Mangalore
"Mangalore sent comme si la mer avait décidé de devenir aussi une étagère à épices."
Une ville portuaire de la côte du Konkan, faite de toits en tuiles rouges et de fruits de mer relevés, où l'histoire bancaire et le curry de poisson partagent le même air humide.
Mangalore vous frappe d’abord par ses toits. En descendant des Ghâts occidentaux après des semaines dans les terres, je l’ai remarqué avant tout le reste — les tuiles en terre cuite uniformes couvrant maison après maison, un aspect si caractéristique que « tuile de Mangalore » est devenu le terme générique indien pour ce style, peu importe où il était réellement fabriqué. La ville produit ces tuiles depuis les années 1860, quand un missionnaire allemand de la Basel Mission y a créé ce qui allait devenir l’une des premières usines de tuiles mécanisées d’Inde, et l’industrie qui a suivi a façonné l’apparence des villes côtières, du Kerala à Goa, pendant un siècle.
La vieille ville autour de Hampankatta porte encore cet héritage dans son architecture — des bâtiments d’époque coloniale aux vérandas profondes et aux toits de tuiles, des églises se dressant à quelques rues des temples et des mosquées, dans un mélange religieux qui reflète la longue histoire de la ville en tant que port commercial. Le port de Mangalore accueille des navires arabes, portugais, puis britanniques depuis des siècles, commerçant épices et noix de cajou, et cet ADN cosmopolite de ville marchande reste visible dans le calme avec lequel la ville semble accueillir la différence. Ce qui m’a davantage surpris, c’est d’apprendre que Mangalore est aussi une véritable place bancaire : plusieurs grandes banques indiennes, dont Corporation Bank, Canara Bank et Syndicate Bank, y ont été fondées par des entrepreneurs locaux au début du vingtième siècle, un héritage curieusement guindé pour une ville qui, par ailleurs, semble décontractée et gorgée d’air salin.

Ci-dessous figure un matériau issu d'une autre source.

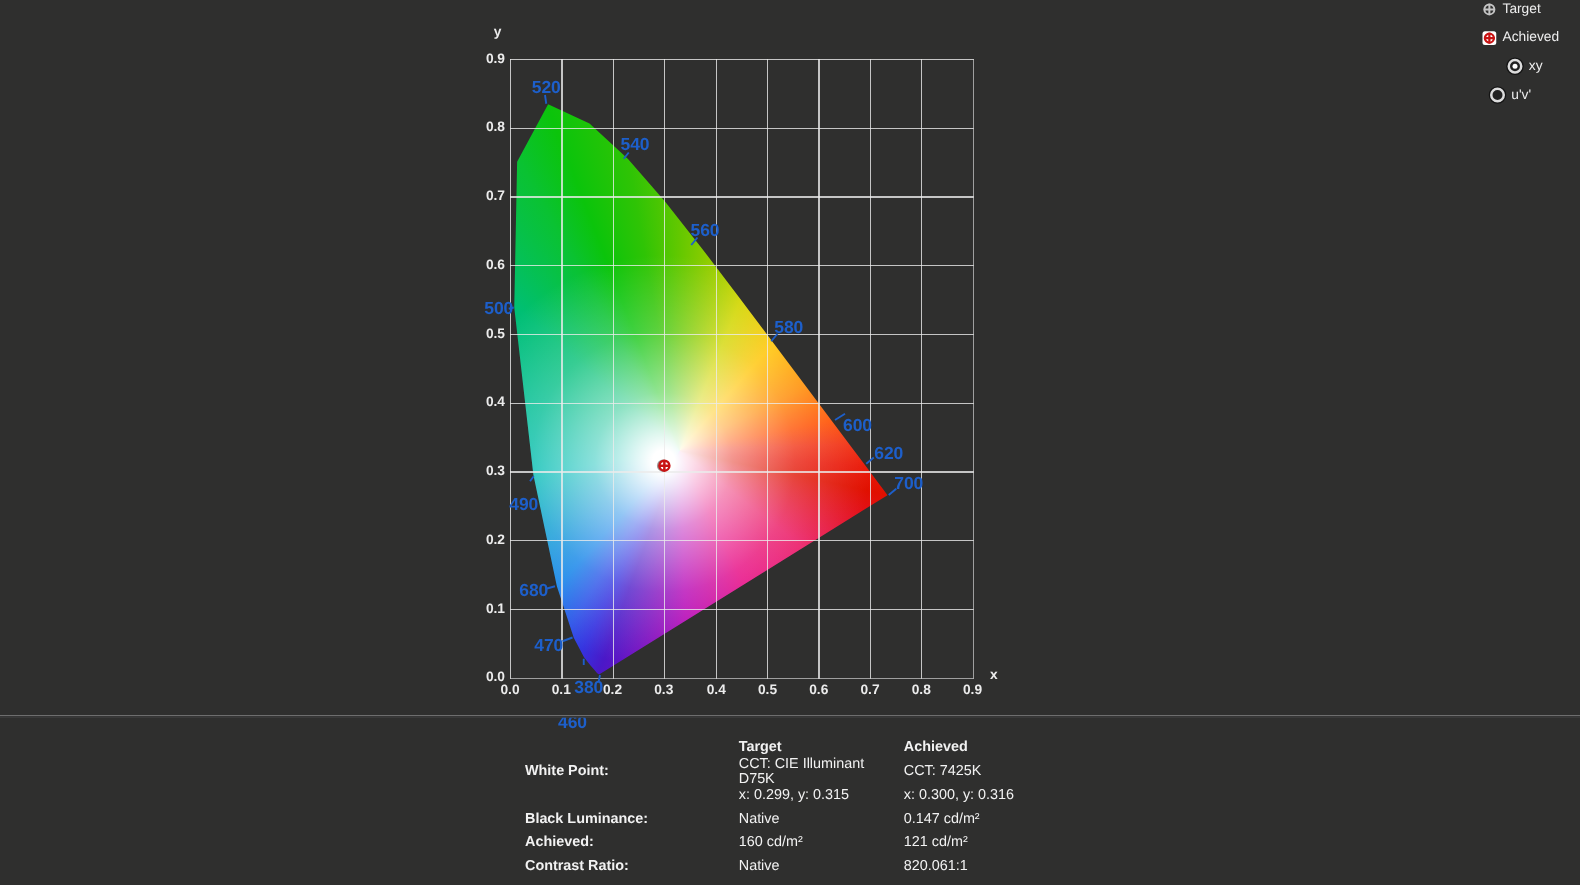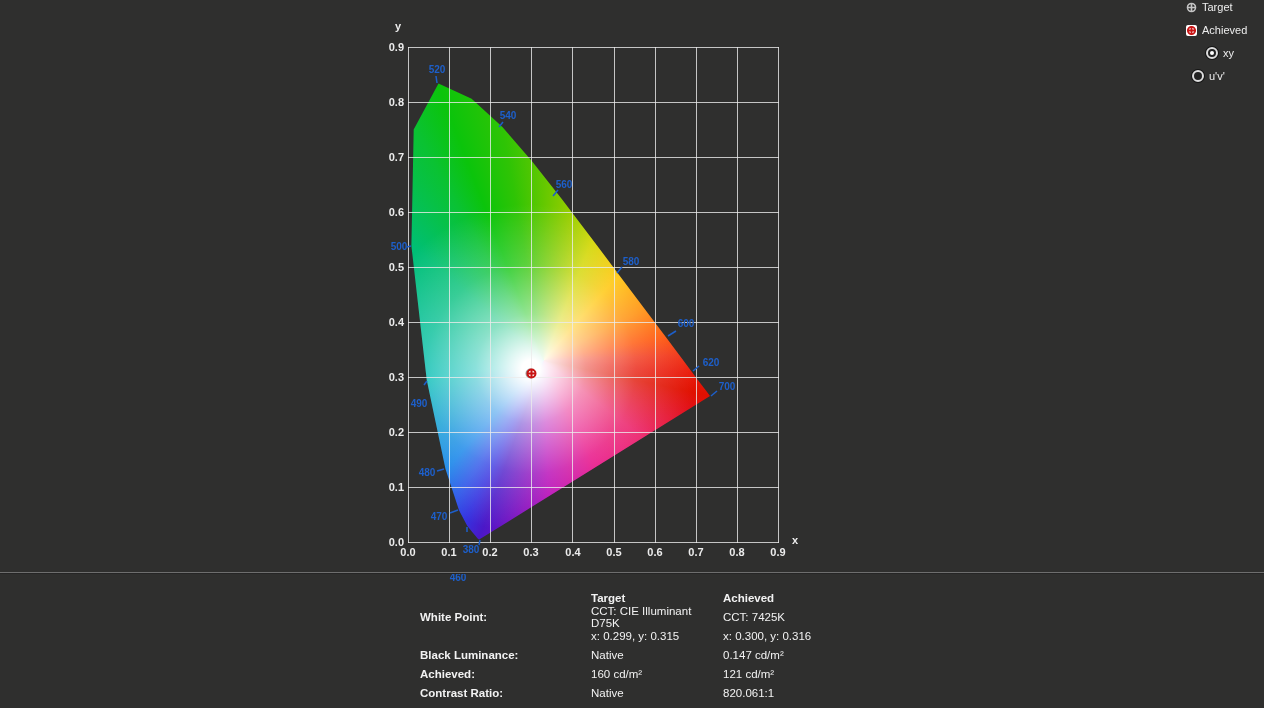"520" .wl { font-size: 10px -> 14px }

Du poisson préparé sans complexe
Rien de tout cela ne m’avait préparé à la nourriture. La cuisine de Mangalore met les fruits de mer à l’honneur d’une manière qui paraît presque agressive après des semaines de Karnataka végétarien plus à l’intérieur des terres — crabe rôti au ghee, kane (poisson-sabre) frit croustillant de semoule et de piment rouge en poudre, et un curry de poisson bâti sur un masala de noix de coco, de kokum, et d’une poignée de piments rouges secs qui m’a fait couler le nez avant que j’aie fini la moitié du bol. J’ai mangé dans un endroit sans chichi près du marché aux poissons, où la pêche du jour était encore déchargée à cent mètres de là, et le serveur, sans que je demande rien, m’a apporté une seconde portion de neer dosa — une crêpe de riz fine et dentelée propre à la côte — ayant manifestement décidé que je n’avais pas commandé assez pour survivre au curry.

Le port au soir
J’ai passé ma dernière soirée à Panambur Beach, au nord du centre-ville, où le trafic portuaire actif de Mangalore est visible au loin, aux côtés de familles en promenade du soir et de vendeurs faisant griller du maïs sur des feux de coques de noix de coco. Des cargos étaient au mouillage, attendant leur tour au New Mangalore Port, l’un des principaux ports de fret d’Inde, tandis que plus près du rivage, des catamarans de pêche rentraient pour la nuit. C’est une juxtaposition étrange et attachante — l’industrie lourde et la soirée de plage en famille se partageant la même bande de sable — et ça résumait Mangalore pour moi mieux qu’aucun site unique n’aurait pu le faire : une ville portuaire de travail qui n’a jamais pris la peine de se faire belle pour les visiteurs, et qui n’en a que meilleur goût.

Quand y aller : de novembre à février pour le temps le plus sec et le plus agréable sur cette côte humide. La mousson ici, de juin à septembre, est spectaculaire mais rend à la fois les visites de plage et les marchés aux poissons bien moins plaisants.